* The records
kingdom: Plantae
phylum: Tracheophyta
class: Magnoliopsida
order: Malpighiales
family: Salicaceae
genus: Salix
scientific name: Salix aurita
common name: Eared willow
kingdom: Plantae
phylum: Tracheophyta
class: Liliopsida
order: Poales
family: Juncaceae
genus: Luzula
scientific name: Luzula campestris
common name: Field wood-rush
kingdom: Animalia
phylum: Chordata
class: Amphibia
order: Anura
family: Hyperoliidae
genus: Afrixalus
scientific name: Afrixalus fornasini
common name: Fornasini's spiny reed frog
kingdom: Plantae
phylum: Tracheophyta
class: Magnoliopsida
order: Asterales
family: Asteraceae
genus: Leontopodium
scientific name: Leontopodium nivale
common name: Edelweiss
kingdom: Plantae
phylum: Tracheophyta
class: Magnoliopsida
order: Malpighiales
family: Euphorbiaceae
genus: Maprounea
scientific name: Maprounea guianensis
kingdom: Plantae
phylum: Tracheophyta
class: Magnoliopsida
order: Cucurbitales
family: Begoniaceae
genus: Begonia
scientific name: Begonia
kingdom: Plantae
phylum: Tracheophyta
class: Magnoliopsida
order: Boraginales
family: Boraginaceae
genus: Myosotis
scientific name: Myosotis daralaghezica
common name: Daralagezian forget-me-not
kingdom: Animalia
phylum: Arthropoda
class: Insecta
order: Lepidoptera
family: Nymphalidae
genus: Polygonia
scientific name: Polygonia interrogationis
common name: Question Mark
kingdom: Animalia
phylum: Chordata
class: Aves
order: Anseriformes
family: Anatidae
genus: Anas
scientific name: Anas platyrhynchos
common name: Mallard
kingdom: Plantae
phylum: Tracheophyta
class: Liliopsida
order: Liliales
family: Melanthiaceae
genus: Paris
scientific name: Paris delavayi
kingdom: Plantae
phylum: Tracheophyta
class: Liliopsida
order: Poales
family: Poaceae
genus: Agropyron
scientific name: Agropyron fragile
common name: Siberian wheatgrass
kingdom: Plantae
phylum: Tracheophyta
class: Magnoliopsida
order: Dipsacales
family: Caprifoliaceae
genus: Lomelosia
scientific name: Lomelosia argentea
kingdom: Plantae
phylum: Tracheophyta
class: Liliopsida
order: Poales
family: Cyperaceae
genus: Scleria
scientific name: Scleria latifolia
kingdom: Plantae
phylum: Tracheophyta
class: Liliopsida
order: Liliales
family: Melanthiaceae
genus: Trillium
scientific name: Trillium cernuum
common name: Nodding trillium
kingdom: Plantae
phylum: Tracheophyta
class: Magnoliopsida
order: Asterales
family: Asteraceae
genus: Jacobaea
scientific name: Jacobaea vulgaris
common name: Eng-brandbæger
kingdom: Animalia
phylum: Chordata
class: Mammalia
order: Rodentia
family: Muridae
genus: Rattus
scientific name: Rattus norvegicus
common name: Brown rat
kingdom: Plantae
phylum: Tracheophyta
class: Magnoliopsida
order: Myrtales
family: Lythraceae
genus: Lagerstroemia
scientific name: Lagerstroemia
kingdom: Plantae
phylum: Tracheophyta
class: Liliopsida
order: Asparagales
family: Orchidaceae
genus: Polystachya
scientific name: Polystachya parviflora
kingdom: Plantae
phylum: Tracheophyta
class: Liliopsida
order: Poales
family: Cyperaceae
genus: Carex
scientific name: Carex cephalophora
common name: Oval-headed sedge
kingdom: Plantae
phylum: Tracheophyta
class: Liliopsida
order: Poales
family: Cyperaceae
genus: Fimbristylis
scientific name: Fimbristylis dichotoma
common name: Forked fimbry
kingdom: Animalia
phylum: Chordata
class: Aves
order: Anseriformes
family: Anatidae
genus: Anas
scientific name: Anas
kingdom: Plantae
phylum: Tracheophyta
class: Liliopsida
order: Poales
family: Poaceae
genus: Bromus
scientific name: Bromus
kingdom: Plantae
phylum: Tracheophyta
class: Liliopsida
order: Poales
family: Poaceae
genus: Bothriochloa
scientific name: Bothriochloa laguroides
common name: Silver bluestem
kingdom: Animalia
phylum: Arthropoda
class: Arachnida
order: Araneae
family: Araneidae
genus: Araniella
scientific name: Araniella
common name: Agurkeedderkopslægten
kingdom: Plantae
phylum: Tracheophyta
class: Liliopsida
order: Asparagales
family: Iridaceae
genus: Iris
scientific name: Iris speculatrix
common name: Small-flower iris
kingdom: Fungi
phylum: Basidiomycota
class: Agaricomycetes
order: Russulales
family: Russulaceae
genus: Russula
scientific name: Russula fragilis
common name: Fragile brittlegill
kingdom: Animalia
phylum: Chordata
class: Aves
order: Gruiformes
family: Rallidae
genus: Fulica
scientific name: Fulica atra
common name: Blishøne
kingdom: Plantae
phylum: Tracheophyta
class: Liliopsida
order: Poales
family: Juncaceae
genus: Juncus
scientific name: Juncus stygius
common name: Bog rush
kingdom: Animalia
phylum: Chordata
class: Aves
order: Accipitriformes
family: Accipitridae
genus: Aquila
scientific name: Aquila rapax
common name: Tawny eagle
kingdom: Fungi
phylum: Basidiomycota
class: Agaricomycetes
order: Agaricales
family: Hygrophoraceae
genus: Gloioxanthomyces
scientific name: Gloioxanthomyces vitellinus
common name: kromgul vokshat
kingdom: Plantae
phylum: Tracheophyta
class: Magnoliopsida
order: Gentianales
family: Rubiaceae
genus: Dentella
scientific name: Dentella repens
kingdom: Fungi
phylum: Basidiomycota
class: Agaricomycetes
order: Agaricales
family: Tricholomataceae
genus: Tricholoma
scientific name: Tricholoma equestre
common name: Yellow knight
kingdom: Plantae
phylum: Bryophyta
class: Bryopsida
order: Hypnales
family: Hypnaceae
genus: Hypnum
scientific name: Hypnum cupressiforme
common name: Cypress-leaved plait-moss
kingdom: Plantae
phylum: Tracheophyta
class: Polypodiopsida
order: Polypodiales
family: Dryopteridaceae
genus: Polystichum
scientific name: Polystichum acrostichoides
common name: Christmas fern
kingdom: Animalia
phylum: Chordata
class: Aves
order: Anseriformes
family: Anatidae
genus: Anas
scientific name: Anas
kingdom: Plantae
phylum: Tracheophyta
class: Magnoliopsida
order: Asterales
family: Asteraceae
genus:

* What you will do
Return every line above without changing anything.

* Right answer
kingdom: Plantae
phylum: Tracheophyta
class: Magnoliopsida
order: Malpighiales
family: Salicaceae
genus: Salix
scientific name: Salix aurita
common name: Eared willow
kingdom: Plantae
phylum: Tracheophyta
class: Liliopsida
order: Poales
family: Juncaceae
genus: Luzula
scientific name: Luzula campestris
common name: Field wood-rush
kingdom: Animalia
phylum: Chordata
class: Amphibia
order: Anura
family: Hyperoliidae
genus: Afrixalus
scientific name: Afrixalus fornasini
common name: Fornasini's spiny reed frog
kingdom: Plantae
phylum: Tracheophyta
class: Magnoliopsida
order: Asterales
family: Asteraceae
genus: Leontopodium
scientific name: Leontopodium nivale
common name: Edelweiss
kingdom: Plantae
phylum: Tracheophyta
class: Magnoliopsida
order: Malpighiales
family: Euphorbiaceae
genus: Maprounea
scientific name: Maprounea guianensis
kingdom: Plantae
phylum: Tracheophyta
class: Magnoliopsida
order: Cucurbitales
family: Begoniaceae
genus: Begonia
scientific name: Begonia
kingdom: Plantae
phylum: Tracheophyta
class: Magnoliopsida
order: Boraginales
family: Boraginaceae
genus: Myosotis
scientific name: Myosotis daralaghezica
common name: Daralagezian forget-me-not
kingdom: Animalia
phylum: Arthropoda
class: Insecta
order: Lepidoptera
family: Nymphalidae
genus: Polygonia
scientific name: Polygonia interrogationis
common name: Question Mark
kingdom: Animalia
phylum: Chordata
class: Aves
order: Anseriformes
family: Anatidae
genus: Anas
scientific name: Anas platyrhynchos
common name: Mallard
kingdom: Plantae
phylum: Tracheophyta
class: Liliopsida
order: Liliales
family: Melanthiaceae
genus: Paris
scientific name: Paris delavayi
kingdom: Plantae
phylum: Tracheophyta
class: Liliopsida
order: Poales
family: Poaceae
genus: Agropyron
scientific name: Agropyron fragile
common name: Siberian wheatgrass
kingdom: Plantae
phylum: Tracheophyta
class: Magnoliopsida
order: Dipsacales
family: Caprifoliaceae
genus: Lomelosia
scientific name: Lomelosia argentea
kingdom: Plantae
phylum: Tracheophyta
class: Liliopsida
order: Poales
family: Cyperaceae
genus: Scleria
scientific name: Scleria latifolia
kingdom: Plantae
phylum: Tracheophyta
class: Liliopsida
order: Liliales
family: Melanthiaceae
genus: Trillium
scientific name: Trillium cernuum
common name: Nodding trillium
kingdom: Plantae
phylum: Tracheophyta
class: Magnoliopsida
order: Asterales
family: Asteraceae
genus: Jacobaea
scientific name: Jacobaea vulgaris
common name: Eng-brandbæger
kingdom: Animalia
phylum: Chordata
class: Mammalia
order: Rodentia
family: Muridae
genus: Rattus
scientific name: Rattus norvegicus
common name: Brown rat
kingdom: Plantae
phylum: Tracheophyta
class: Magnoliopsida
order: Myrtales
family: Lythraceae
genus: Lagerstroemia
scientific name: Lagerstroemia
kingdom: Plantae
phylum: Tracheophyta
class: Liliopsida
order: Asparagales
family: Orchidaceae
genus: Polystachya
scientific name: Polystachya parviflora
kingdom: Plantae
phylum: Tracheophyta
class: Liliopsida
order: Poales
family: Cyperaceae
genus: Carex
scientific name: Carex cephalophora
common name: Oval-headed sedge
kingdom: Plantae
phylum: Tracheophyta
class: Liliopsida
order: Poales
family: Cyperaceae
genus: Fimbristylis
scientific name: Fimbristylis dichotoma
common name: Forked fimbry
kingdom: Animalia
phylum: Chordata
class: Aves
order: Anseriformes
family: Anatidae
genus: Anas
scientific name: Anas
kingdom: Plantae
phylum: Tracheophyta
class: Liliopsida
order: Poales
family: Poaceae
genus: Bromus
scientific name: Bromus
kingdom: Plantae
phylum: Tracheophyta
class: Liliopsida
order: Poales
family: Poaceae
genus: Bothriochloa
scientific name: Bothriochloa laguroides
common name: Silver bluestem
kingdom: Animalia
phylum: Arthropoda
class: Arachnida
order: Araneae
family: Araneidae
genus: Araniella
scientific name: Araniella
common name: Agurkeedderkopslægten
kingdom: Plantae
phylum: Tracheophyta
class: Liliopsida
order: Asparagales
family: Iridaceae
genus: Iris
scientific name: Iris speculatrix
common name: Small-flower iris
kingdom: Fungi
phylum: Basidiomycota
class: Agaricomycetes
order: Russulales
family: Russulaceae
genus: Russula
scientific name: Russula fragilis
common name: Fragile brittlegill
kingdom: Animalia
phylum: Chordata
class: Aves
order: Gruiformes
family: Rallidae
genus: Fulica
scientific name: Fulica atra
common name: Blishøne
kingdom: Plantae
phylum: Tracheophyta
class: Liliopsida
order: Poales
family: Juncaceae
genus: Juncus
scientific name: Juncus stygius
common name: Bog rush
kingdom: Animalia
phylum: Chordata
class: Aves
order: Accipitriformes
family: Accipitridae
genus: Aquila
scientific name: Aquila rapax
common name: Tawny eagle
kingdom: Fungi
phylum: Basidiomycota
class: Agaricomycetes
order: Agaricales
family: Hygrophoraceae
genus: Gloioxanthomyces
scientific name: Gloioxanthomyces vitellinus
common name: kromgul vokshat
kingdom: Plantae
phylum: Tracheophyta
class: Magnoliopsida
order: Gentianales
family: Rubiaceae
genus: Dentella
scientific name: Dentella repens
kingdom: Fungi
phylum: Basidiomycota
class: Agaricomycetes
order: Agaricales
family: Tricholomataceae
genus: Tricholoma
scientific name: Tricholoma equestre
common name: Yellow knight
kingdom: Plantae
phylum: Bryophyta
class: Bryopsida
order: Hypnales
family: Hypnaceae
genus: Hypnum
scientific name: Hypnum cupressiforme
common name: Cypress-leaved plait-moss
kingdom: Plantae
phylum: Tracheophyta
class: Polypodiopsida
order: Polypodiales
family: Dryopteridaceae
genus: Polystichum
scientific name: Polystichum acrostichoides
common name: Christmas fern
kingdom: Animalia
phylum: Chordata
class: Aves
order: Anseriformes
family: Anatidae
genus: Anas
scientific name: Anas
kingdom: Plantae
phylum: Tracheophyta
class: Magnoliopsida
order: Asterales
family: Asteraceae
genus:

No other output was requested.